▸ Yönerge ve koşullar
Aşağıdaki Yargıtay kararında "Esas No: 2021/2810" ile başlayıp "HUMK'un 428. maddesi." ile biten kısmı hiç değiştirmeden yazın.

▸ Sayfa alıntısı
□ □ □
Esas No: 2021/2810
Karar No: 2022/3376
Karar Tarihi: 06.04.2022
Yargıtay 8. Hukuk Dairesi 2021/2810 Esas 2022/3376 Karar Sayılı İlamı
Özet:
Davacı, emekli olduktan sonra vakıf üyeliğinden çıkarıldığını ve primlerinin iade edilmediğini iddia ederek, prim miktarının tespitini ve davalının sorumluluğunu talep etmiştir. Mahkeme, davanın hak düşürücü sürede açılmadığı gerekçesiyle reddetmiştir. Ancak, Daire tarafından bozulmuş ve yönetmelikte yapılan değişiklik nedeniyle hak düşürücü sürenin geçerli olmadığı belirtilmiştir. Bu nedenle davacının iddiaları doğrultusunda deliller toplanmalı ve sonuca göre bir karar verilmelidir. Hüküm, bu doğrultuda bozulmuştur. Kanun maddeleri: 6100 sayılı HMK'nin Geçici 3. maddesi ve 1086 sayılı HUMK'un 428. maddesi.
□ □ □
▸ Çıkarılan veriler
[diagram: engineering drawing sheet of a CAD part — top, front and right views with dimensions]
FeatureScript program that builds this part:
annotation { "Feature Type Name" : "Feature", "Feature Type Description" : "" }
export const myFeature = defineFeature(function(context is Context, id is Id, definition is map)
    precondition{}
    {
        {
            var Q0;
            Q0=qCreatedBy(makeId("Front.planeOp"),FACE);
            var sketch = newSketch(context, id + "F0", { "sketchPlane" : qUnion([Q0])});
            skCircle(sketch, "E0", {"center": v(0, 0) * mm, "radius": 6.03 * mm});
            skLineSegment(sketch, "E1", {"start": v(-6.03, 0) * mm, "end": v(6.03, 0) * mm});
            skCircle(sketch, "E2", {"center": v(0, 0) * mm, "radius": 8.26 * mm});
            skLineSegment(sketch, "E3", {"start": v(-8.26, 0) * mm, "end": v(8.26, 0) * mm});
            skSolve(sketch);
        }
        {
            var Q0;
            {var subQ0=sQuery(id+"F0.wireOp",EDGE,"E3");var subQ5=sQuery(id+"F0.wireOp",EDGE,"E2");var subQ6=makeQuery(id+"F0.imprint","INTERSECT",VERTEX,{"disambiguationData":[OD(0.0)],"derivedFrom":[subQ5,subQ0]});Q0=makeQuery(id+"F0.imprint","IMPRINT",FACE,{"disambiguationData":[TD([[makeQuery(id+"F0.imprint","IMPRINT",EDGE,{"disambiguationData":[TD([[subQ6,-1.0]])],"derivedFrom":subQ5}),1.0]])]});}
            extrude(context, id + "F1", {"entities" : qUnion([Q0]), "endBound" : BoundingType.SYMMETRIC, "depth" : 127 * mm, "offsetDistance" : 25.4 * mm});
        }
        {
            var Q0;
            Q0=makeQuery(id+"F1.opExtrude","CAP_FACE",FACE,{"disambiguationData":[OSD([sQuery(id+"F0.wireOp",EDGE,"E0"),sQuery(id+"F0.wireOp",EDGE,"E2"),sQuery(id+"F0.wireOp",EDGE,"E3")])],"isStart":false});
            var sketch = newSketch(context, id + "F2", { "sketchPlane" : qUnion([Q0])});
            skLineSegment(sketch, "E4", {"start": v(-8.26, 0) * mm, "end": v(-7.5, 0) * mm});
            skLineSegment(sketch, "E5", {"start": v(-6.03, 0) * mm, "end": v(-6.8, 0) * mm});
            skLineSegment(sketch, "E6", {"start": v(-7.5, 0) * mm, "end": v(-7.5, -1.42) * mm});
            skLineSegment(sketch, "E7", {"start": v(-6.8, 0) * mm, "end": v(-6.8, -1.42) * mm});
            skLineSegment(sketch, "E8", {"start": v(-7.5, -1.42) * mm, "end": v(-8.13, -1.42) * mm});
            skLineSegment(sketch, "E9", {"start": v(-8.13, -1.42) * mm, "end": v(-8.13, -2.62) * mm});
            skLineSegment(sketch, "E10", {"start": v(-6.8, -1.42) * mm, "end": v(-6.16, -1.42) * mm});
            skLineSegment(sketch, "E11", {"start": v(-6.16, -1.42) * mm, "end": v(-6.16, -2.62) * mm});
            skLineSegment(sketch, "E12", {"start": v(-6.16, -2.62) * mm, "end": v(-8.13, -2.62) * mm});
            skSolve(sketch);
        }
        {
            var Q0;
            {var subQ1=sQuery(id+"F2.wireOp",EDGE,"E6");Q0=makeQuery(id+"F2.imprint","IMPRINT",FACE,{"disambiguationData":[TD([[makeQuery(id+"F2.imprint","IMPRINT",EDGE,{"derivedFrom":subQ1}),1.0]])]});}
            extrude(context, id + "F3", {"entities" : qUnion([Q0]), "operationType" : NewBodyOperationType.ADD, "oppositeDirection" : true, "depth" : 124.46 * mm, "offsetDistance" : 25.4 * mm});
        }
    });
□ □ □
▸ Görevin çözümü
Esas No: 2021/2810
Karar No: 2022/3376
Karar Tarihi: 06.04.2022
Yargıtay 8. Hukuk Dairesi 2021/2810 Esas 2022/3376 Karar Sayılı İlamı
Özet:
Davacı, emekli olduktan sonra vakıf üyeliğinden çıkarıldığını ve primlerinin iade edilmediğini iddia ederek, prim miktarının tespitini ve davalının sorumluluğunu talep etmiştir. Mahkeme, davanın hak düşürücü sürede açılmadığı gerekçesiyle reddetmiştir. Ancak, Daire tarafından bozulmuş ve yönetmelikte yapılan değişiklik nedeniyle hak düşürücü sürenin geçerli olmadığı belirtilmiştir. Bu nedenle davacının iddiaları doğrultusunda deliller toplanmalı ve sonuca göre bir karar verilmelidir. Hüküm, bu doğrultuda bozulmuştur. Kanun maddeleri: 6100 sayılı HMK'nin Geçici 3. maddesi ve 1086 sayılı HUMK'un 428. maddesi.